Pousser une porte à Nagoya





Lundi 30 décembre 2024, 15h – 16h, quartier Sakae, Nagoya. On aperçoit des tables et une cuisine et on pousse la porte. Il y a vraiment au Japon deux sortes de restaurants, ceux qui sont très ouverts et ceux qui sont cachés. Les deux exemples sont là côte à côte. Ici, à peine plus de douze places, y compris au comptoir qui donne sur la cuisine où s’affairent deux jeunes hommes.
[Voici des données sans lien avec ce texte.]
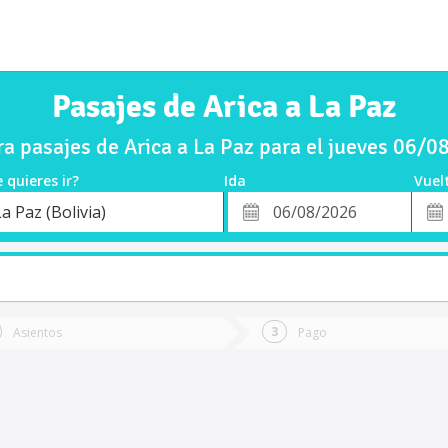
Pasajes de Arica a La Paz
 pasajes de Arica a La Paz para el jueves 06/
 quieres ir?
Ida
Vuel
*
Fech
a Paz (Bolivia)
o
Fecha
de
de
Vuel
Ida
Asientos
Pago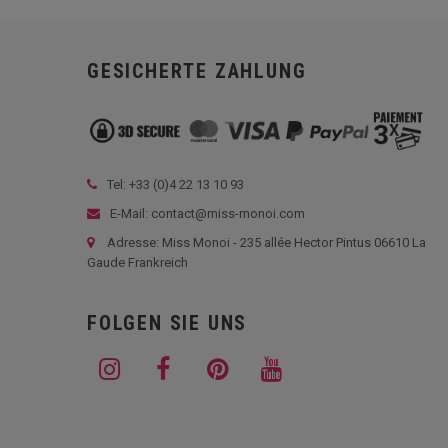
GESICHERTE ZAHLUNG
Tel: +33 (
0)4 22 13 10 93
E-Mail: contact@miss-monoi.com
Adresse: Miss Monoi - 235 allée Hector Pintus 06610 La
Gaude Frankreich
FOLGEN SIE UNS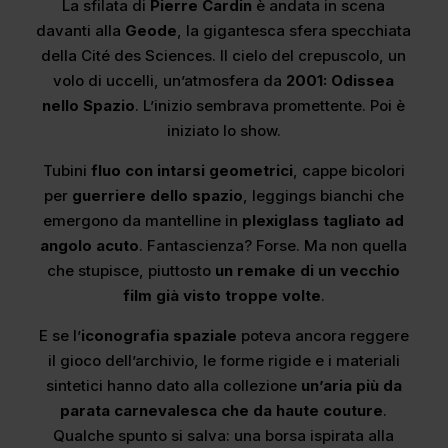
La sfilata di
Pierre Cardin
è andata in scena
davanti alla
Geode
, la gigantesca sfera specchiata
della Cité des Sciences. Il cielo del crepuscolo, un
volo di uccelli, un’atmosfera da
2001: Odissea
nello Spazio
. L’inizio sembrava promettente. Poi è
iniziato lo show.
Tubini
fluo con intarsi geometrici
, cappe bicolori
per
guerriere dello spazio
, leggings bianchi che
emergono da mantelline in
plexiglass tagliato ad
angolo acuto
. Fantascienza? Forse. Ma non quella
che stupisce, piuttosto
un remake di un vecchio
film già visto troppe volte
.
E se l’
iconografia spaziale
poteva ancora reggere
il gioco dell’archivio, le forme rigide e i materiali
sintetici hanno dato alla collezione
un’aria più da
parata carnevalesca che da haute couture
.
Qualche spunto si salva: una borsa ispirata alla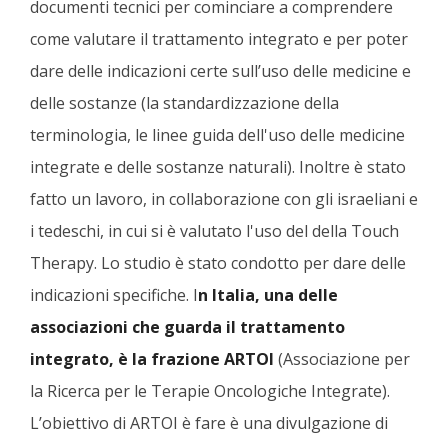
documenti tecnici per cominciare a comprendere
come valutare il trattamento integrato e per poter
dare delle indicazioni certe sull’uso delle medicine e
delle sostanze (la standardizzazione della
terminologia, le linee guida dell'uso delle medicine
integrate e delle sostanze naturali). Inoltre è stato
fatto un lavoro, in collaborazione con gli israeliani e
i tedeschi, in cui si è valutato l'uso del della Touch
Therapy. Lo studio è stato condotto per dare delle
indicazioni specifiche. I
n Italia, una delle
associazioni che guarda il trattamento
integrato, è la frazione ARTOI
(Associazione per
la Ricerca per le Terapie Oncologiche Integrate).
L’obiettivo di ARTOI è fare è una divulgazione di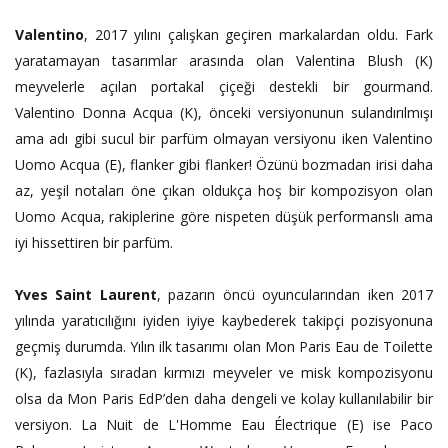
Valentino
, 2017 yılını çalışkan geçiren markalardan oldu. Fark
yaratamayan tasarımlar arasında olan Valentina Blush (K)
meyvelerle açılan portakal çiçeği destekli bir gourmand.
Valentino Donna Acqua (K), önceki versiyonunun sulandırılmışı
ama adı gibi sucul bir parfüm olmayan versiyonu iken Valentino
Uomo Acqua (E), flanker gibi flanker! Özünü bozmadan irisi daha
az, yeşil notaları öne çıkan oldukça hoş bir kompozisyon olan
Uomo Acqua, rakiplerine göre nispeten düşük performanslı ama
iyi hissettiren bir parfüm.
Yves Saint Laurent
, pazarın öncü oyuncularından iken
2017
yılında yaratıcılığını iyiden iyiye kaybederek
takipçi pozisyonuna
geçmiş durumda. Yılın ilk tasarımı olan
Mon Paris Eau de Toilette
(K), fazlasıyla sıradan kırmızı meyveler ve misk kompozisyonu
olsa da Mon Paris EdP’den daha dengeli ve kolay kullanılabilir bir
versiyon. La Nuit de L'Homme Eau Électrique (E) ise Paco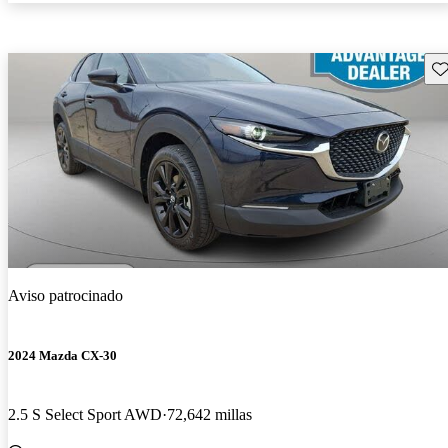
Gu
Aviso patrocinado
2024 Mazda CX-30
2.5 S Select Sport AWD
72,642 millas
À voir le grand bouquet de fleurs au centre du petit espace et la serveuse qui semble tout diriger, on comprend vite que c’est à la mode. Avec le menu puis le zakouski, on apprend la référence italienne. On va attendre longtemps un filet d’agneau et un risotto, mais, à voir les autres clients, c’est le style. En sortant, alors que le jour baisse, on découvre une grande façade aveugle peinte en gris sombre. Le nom, Up Town, et l’image de l’enseigne, vont nous faire entrer dans toute une histoire sur Internet : https://www.instagram.com/uptownyamabiko/

Écrans


Mardi 17 décembre 2024, 20h04 (heure de Paris), vol AF 292 à destination d’Osaka. Au dessus du Kazakhstan, reste 5593 km. Chacun est sur son écran, pour admettre son immobilité, faute de mobile. Une solution, regarder seulement la carte, le « temps réel ».

Significations du puits



Vendredi 8 novembre 2024, 16h, École d’art et de design, Orléans. Ici c’est un élément pratique d’exposition, on ne sait pas laquelle. Mais dans notre esprit c’est d’abord le # (croisillon, hashtag), motif présent dans la céramique, en Chine, au Japon, et que nous avons pris comme emblème de notre affaire Soba Choko. Dans l’écriture, ce signe veut dire le puits. Il semble que le symbole est tragique en Chine, pour dire jeter, ou se jeter, dans le puits. Au Japon, on entend d’abord les bienfaits de l’eau, des rencontres, et c’est d’abord l’architecture de la margelle. Dans Les contes de la lune vague après la pluie (Ugetsu, 1953), de Kenji Mizoguchi, c’est un travelling fugitif qui assemble les deux significations. Le trait redoublé signifie la bienveillance et la chance.
Voir : https://jlggb.net/blog9/2025/03/04/figure-du-puits/
Et : https://jlggb.net/blog9/2025/01/29/un-feu-en-forme-de-puits/

Des appareils sous la main


Samedi 2 novembre 2024, 14h45, Paris. Avec sa main, elle avait testé le scanner ouvert au soleil. L’image est restée sur le « bureau » de son ordinateur. Comme Étienne devait trouver comment brancher son petit vidéoprojecteur pour projeter une photo à peindre, c’est cette main qui a servi. La souris et la télécommande sont là sur la table avec le clavier. Le iPhone n’est pas loin, la montre Swatch non plus.

Éric Baudelaire



Jeudi 24 octobre 2024, 18h15, Centre Pompidou, 4e étage. En attendant le récit/Tales of Narrativelessness, 2024, conversation entre trois intelligences artificielles jouée en temps réel. Il s’agit par exemple d’entendre débattre de l’art. « Tirant parti du hasard, de l’inattendu et de l’absurde », les opinions sont paradoxalement éclairantes et humoristiques. Elles mettent aussi en évidence les propos foncièrement stéréotypés que génèrent les bases de données en ligne. La « place publique mise en scène par trois bancs » se veut sans doute d’une autre époque ou bien une intervention dans la polémique à l’égard de la Ville de Paris qui a produit cette version du banc Davioud (1860) « défigurée » car unilatéral. L’imagination intelligente du visiteur est ainsi sollicitée. Les sièges pourraient être ceux d’une salle d’attente d’aéroport, ou les Fermob venus des jardins parisiens et adoptés par une intelligentsia plutôt riche.
Note 1 : Annonce de la conversation « Les énigmes du cube blanc ». 03 – White Cube Conundrums – Mistral vs Anthropic vs OpenAl. 24 oct 2024 – 18:15. Lucky, Pozzo, Drunken Dramaturge.